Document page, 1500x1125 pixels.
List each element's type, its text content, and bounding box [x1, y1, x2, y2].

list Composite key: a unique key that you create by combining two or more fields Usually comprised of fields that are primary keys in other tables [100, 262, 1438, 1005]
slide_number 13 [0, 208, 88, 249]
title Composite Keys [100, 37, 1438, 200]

□ □ □

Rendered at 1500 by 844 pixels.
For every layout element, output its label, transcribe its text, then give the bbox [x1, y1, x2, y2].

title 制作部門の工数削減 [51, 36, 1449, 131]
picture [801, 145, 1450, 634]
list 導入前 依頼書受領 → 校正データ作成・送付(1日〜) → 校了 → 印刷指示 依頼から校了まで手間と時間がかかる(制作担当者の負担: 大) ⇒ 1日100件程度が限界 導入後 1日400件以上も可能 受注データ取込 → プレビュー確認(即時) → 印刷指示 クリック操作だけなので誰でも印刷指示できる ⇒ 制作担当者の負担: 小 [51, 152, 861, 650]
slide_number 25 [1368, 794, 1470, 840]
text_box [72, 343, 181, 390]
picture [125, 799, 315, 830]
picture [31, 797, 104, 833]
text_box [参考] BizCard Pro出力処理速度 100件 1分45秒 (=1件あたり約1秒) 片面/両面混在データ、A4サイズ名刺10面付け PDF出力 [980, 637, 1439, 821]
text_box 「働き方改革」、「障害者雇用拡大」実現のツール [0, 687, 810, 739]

□ □ □

[TASK] Filter the entries above down to the lines that hold the word "pixels", and copy those lines.

[WRITTEN RESPONSE]
Document page, 1500x1125 pixels.
Rendered at 1500 by 844 pixels.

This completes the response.